FORT BLISS, Texas -- Numerous U.S. and Mexican dignitaries attended the official grand opening of the U.S. Consulate General in Ciudad Juarez, Mexico.

The new $66 million, four-story facility will employ about 300 people. It includes 109 service windows where Mexican immigrant visas and American border crossing cards and travel documents will be processed. It is the largest U.S. consulate in the world.

Antonio O. Garza Jr., U.S. ambassador to Mexico and the keynote speaker for the event, said the impressive consulate was overdue and built in Juarez because of the $1 billion in trade and the more than a million people who cross the border. He said one of his constant goals as an ambassador has been to make sure people in Washington and Mexico understand border issues.
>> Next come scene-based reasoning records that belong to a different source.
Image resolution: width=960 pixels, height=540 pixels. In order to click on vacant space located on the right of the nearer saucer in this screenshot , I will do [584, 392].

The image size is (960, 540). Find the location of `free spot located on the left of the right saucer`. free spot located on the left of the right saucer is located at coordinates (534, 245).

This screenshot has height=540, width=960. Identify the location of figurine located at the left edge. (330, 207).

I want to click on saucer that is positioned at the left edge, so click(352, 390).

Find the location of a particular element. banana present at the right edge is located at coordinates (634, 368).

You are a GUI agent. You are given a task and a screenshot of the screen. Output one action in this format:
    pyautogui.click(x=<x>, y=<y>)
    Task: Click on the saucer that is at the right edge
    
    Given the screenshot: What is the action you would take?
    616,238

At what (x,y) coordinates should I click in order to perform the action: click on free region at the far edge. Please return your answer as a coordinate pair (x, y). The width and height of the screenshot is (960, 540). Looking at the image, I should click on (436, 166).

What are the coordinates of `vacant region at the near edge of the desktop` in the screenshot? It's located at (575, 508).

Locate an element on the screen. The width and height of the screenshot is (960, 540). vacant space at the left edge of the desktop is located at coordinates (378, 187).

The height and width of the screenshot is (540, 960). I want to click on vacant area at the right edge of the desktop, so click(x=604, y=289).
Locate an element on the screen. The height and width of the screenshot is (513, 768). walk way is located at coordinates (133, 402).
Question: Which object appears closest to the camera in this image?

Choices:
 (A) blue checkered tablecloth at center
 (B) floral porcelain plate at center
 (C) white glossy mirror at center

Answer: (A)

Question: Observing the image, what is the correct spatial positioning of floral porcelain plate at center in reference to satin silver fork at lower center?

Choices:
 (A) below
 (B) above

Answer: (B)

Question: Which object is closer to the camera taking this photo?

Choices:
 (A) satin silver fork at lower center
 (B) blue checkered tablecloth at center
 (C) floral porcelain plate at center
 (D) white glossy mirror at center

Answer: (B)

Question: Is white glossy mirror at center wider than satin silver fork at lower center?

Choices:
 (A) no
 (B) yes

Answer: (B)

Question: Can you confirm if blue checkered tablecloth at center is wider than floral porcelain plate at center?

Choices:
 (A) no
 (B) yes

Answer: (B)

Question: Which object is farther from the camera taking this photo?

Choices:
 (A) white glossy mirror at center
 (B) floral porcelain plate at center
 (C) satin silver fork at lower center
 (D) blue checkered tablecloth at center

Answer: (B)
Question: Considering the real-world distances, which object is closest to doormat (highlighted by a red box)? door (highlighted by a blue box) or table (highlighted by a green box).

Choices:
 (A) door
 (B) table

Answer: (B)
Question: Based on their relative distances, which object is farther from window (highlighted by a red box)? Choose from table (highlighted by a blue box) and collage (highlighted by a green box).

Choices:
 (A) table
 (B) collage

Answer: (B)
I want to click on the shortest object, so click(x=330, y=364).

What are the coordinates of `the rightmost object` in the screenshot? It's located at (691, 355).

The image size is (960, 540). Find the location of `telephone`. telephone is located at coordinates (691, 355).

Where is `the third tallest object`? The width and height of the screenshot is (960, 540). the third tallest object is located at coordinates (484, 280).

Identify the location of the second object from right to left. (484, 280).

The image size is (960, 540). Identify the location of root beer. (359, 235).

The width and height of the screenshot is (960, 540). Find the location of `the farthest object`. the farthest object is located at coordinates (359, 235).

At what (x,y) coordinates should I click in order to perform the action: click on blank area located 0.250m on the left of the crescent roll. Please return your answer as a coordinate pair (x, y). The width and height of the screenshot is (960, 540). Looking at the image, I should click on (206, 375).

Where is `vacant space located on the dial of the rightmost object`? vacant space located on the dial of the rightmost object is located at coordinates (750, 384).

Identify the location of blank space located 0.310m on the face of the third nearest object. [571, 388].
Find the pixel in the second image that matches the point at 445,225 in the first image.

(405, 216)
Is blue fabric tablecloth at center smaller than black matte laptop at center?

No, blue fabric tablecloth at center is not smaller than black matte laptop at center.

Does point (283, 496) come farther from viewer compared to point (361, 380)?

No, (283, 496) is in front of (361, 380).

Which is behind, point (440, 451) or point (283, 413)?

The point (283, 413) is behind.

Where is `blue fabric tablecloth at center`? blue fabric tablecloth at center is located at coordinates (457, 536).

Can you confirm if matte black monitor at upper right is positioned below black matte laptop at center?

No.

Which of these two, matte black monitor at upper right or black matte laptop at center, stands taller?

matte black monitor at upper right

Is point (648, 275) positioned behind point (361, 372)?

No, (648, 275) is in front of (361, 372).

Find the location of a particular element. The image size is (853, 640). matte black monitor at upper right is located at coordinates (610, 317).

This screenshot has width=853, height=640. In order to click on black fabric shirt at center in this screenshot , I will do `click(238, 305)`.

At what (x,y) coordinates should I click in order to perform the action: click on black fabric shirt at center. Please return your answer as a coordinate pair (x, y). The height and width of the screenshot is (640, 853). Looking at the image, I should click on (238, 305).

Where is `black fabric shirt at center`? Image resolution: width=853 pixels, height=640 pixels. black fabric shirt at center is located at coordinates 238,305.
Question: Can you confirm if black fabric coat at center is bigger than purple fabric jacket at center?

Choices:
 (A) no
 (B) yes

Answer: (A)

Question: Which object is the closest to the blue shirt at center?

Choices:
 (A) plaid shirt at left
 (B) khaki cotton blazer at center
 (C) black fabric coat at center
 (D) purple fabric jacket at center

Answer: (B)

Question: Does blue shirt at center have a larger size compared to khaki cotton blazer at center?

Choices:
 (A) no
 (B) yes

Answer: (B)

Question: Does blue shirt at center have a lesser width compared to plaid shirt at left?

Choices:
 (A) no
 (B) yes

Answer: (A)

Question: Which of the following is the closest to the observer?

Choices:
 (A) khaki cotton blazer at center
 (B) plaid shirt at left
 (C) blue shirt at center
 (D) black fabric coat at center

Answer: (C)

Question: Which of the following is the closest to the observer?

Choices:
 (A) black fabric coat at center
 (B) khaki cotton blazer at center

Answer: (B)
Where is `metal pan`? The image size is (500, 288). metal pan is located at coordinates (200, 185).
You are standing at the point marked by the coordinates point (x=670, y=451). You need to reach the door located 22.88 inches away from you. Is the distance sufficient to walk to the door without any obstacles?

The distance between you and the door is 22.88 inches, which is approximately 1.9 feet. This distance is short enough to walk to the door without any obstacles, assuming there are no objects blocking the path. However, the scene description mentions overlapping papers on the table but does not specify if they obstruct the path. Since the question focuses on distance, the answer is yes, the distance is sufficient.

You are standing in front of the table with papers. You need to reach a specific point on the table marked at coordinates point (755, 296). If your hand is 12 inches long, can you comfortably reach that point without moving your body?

"But we don't do just visas," Garza said. "We are representatives who cooperate with Mexican authorities on immigration, law enforcement and trade. We are working on deepening and multiplying the ties that bind both sides of the border by promoting cultural and education programs to deepen understanding between Americans and Mexicans."

During his tenure, Garza traveled throughout Mexico listening to people's concerns regarding the security of their children and communities. He said the U.S. government has also heard about the issues and that is why it has pledged to work as a friend and neighbor to confront common goals, Garza said.

One of those pledges is the Merida Initiative, a $1.4-billion bill that over several years is going to provide very concrete assistance to the Mexican government in their fight against drug trafficking, said Brig. Gen. Sean MacFarland, commanding officer of Joint Task Force North. Assistance will include training, detection equipment and aircraft.

"I think the opening today sends a tremendous signal to the Mexican people," said MacFarland. "It tells them we place a high degree of importance in our relationship with the people of Mexico and specifically the people along our border, in facilitating better cooperation and stronger ties between the two countries. It was great for us to be here today. We enjoy working with our counterparts in the law enforcement agencies on both sides of the border. It is a good relationship and it's getting stronger every day."

The Juarez consulate dates back to the 1800s where a staff of four provided assistance to American citizens in need. After a mining industry developed and the railroad was brought into Paso del Norte, bilateral trade increased significantly drawing more U.S. companies and tourist to the area.

Today, Ciudad Juarez and El Paso are North America's third largest manufacturing center and forms the largest bi-national metropolitan area along the entire U.S., Mexico border. It is the world's busiest, handling the most immigrant visas of any such facility. It is the only site in Mexico to apply for U.S. immigrant visas.